___ TASK DATA ___

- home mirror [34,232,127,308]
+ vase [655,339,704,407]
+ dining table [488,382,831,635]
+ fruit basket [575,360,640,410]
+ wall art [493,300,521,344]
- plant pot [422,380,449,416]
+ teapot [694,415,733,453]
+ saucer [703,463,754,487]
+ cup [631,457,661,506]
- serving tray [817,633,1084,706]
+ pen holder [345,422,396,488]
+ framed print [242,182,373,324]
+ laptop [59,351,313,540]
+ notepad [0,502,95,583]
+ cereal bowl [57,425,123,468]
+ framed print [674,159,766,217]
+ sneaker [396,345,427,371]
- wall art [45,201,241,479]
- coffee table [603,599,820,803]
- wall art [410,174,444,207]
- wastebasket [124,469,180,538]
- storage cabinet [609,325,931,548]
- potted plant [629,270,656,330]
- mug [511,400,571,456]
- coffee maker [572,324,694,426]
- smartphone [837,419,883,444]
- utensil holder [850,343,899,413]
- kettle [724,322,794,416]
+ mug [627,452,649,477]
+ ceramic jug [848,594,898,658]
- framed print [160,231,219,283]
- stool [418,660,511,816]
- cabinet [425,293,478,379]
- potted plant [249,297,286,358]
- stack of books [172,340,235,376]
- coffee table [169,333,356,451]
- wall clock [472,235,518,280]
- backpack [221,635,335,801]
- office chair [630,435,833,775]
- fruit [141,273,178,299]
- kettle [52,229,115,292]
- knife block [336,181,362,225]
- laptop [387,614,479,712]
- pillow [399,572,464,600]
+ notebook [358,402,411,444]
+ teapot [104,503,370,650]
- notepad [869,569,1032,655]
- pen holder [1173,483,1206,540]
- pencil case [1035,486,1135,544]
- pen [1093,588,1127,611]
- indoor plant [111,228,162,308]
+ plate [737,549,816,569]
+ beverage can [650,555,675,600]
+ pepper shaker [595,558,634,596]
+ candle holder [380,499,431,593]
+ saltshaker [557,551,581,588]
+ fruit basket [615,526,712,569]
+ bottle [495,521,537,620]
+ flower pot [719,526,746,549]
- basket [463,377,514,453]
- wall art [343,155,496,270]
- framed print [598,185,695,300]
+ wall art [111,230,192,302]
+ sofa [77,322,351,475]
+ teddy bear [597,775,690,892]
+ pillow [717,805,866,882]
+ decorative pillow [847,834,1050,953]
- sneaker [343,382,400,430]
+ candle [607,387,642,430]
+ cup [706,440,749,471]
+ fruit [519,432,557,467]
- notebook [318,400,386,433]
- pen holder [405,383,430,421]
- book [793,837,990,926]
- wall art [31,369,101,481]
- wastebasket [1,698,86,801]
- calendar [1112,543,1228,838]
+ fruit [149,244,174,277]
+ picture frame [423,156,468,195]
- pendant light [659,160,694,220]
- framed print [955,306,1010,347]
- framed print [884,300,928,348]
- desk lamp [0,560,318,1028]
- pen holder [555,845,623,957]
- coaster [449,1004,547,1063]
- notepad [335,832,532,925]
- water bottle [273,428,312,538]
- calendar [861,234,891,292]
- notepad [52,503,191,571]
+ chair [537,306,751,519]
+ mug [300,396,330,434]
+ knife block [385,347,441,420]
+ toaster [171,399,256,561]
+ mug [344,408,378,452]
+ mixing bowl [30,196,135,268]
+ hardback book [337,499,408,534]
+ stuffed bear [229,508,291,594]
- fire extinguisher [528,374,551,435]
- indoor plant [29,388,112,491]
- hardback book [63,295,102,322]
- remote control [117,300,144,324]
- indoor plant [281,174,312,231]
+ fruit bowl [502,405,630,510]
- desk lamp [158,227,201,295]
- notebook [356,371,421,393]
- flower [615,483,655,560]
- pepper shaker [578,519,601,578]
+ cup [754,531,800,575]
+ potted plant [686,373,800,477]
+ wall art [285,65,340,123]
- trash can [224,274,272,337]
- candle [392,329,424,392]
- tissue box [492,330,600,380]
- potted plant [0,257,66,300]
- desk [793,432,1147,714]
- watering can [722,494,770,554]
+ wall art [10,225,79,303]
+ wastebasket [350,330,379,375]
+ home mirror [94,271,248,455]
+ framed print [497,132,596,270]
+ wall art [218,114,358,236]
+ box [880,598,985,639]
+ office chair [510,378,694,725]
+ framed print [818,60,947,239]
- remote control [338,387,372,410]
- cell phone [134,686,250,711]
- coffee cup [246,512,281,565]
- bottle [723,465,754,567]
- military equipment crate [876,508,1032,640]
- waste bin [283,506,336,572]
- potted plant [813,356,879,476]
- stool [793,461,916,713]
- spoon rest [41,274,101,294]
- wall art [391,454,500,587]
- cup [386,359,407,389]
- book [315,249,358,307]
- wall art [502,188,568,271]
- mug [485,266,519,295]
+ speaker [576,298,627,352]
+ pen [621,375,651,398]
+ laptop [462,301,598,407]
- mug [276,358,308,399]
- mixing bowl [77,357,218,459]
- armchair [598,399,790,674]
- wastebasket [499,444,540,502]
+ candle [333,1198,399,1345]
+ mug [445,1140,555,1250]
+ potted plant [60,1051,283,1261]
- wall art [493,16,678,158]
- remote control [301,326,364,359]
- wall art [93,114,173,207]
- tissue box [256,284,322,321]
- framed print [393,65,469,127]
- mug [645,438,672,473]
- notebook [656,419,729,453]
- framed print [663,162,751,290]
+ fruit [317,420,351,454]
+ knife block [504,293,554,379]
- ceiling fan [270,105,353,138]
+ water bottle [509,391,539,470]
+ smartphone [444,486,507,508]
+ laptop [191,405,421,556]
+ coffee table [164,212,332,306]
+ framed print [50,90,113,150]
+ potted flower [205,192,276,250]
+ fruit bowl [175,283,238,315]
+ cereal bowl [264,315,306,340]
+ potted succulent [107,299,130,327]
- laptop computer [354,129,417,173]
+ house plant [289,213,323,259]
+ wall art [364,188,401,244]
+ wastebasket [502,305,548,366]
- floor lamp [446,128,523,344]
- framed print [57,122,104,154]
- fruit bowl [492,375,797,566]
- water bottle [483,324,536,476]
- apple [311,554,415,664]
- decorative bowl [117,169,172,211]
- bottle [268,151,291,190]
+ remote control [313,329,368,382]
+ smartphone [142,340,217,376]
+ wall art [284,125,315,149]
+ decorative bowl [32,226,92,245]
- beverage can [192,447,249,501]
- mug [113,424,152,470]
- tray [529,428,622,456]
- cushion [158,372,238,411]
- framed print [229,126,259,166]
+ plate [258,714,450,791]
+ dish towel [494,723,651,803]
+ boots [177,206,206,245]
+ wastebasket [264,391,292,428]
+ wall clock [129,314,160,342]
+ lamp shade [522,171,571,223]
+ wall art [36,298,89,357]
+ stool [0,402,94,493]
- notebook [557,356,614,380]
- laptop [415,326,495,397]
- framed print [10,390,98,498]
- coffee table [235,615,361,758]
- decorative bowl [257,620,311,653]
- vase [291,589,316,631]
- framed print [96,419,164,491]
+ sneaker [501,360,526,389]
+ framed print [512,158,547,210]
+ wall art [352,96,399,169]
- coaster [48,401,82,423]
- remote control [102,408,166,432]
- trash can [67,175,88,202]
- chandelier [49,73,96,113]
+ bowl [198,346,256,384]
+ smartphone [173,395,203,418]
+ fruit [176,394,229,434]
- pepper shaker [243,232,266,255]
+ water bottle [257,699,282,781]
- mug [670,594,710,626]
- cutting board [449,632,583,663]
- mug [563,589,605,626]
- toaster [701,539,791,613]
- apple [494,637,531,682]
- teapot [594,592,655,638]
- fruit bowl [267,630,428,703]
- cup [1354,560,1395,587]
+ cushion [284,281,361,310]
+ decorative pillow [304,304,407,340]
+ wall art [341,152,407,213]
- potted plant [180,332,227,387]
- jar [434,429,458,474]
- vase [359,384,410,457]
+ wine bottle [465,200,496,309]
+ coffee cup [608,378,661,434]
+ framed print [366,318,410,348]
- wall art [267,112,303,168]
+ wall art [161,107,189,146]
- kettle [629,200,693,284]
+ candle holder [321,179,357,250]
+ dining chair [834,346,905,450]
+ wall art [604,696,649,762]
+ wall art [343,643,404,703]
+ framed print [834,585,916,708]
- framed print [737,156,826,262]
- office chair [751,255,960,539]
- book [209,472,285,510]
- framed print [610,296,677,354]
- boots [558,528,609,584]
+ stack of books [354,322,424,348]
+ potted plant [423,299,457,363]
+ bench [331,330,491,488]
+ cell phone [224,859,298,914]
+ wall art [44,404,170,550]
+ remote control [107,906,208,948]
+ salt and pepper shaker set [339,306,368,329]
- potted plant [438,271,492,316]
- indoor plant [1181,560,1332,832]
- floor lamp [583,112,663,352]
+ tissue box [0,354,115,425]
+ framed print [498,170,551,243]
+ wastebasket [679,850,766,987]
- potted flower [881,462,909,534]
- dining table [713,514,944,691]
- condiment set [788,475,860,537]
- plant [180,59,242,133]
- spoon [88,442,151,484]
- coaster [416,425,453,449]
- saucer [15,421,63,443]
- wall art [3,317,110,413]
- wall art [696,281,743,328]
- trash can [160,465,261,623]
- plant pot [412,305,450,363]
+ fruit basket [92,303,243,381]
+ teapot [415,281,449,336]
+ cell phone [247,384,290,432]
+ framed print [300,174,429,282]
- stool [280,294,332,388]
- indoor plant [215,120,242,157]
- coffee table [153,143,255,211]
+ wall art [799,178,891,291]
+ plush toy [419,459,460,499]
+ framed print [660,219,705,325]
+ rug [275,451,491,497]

___

> [ASSIGNED TASK]:
Above are some lines. Repeat exactly, and only, those from the line that has "- notepad [52,503,191,571]" through the line that has "framed print [497,132,596,270]".

> [TASK OUTPUT]:
- notepad [52,503,191,571]
+ chair [537,306,751,519]
+ mug [300,396,330,434]
+ knife block [385,347,441,420]
+ toaster [171,399,256,561]
+ mug [344,408,378,452]
+ mixing bowl [30,196,135,268]
+ hardback book [337,499,408,534]
+ stuffed bear [229,508,291,594]
- fire extinguisher [528,374,551,435]
- indoor plant [29,388,112,491]
- hardback book [63,295,102,322]
- remote control [117,300,144,324]
- indoor plant [281,174,312,231]
+ fruit bowl [502,405,630,510]
- desk lamp [158,227,201,295]
- notebook [356,371,421,393]
- flower [615,483,655,560]
- pepper shaker [578,519,601,578]
+ cup [754,531,800,575]
+ potted plant [686,373,800,477]
+ wall art [285,65,340,123]
- trash can [224,274,272,337]
- candle [392,329,424,392]
- tissue box [492,330,600,380]
- potted plant [0,257,66,300]
- desk [793,432,1147,714]
- watering can [722,494,770,554]
+ wall art [10,225,79,303]
+ wastebasket [350,330,379,375]
+ home mirror [94,271,248,455]
+ framed print [497,132,596,270]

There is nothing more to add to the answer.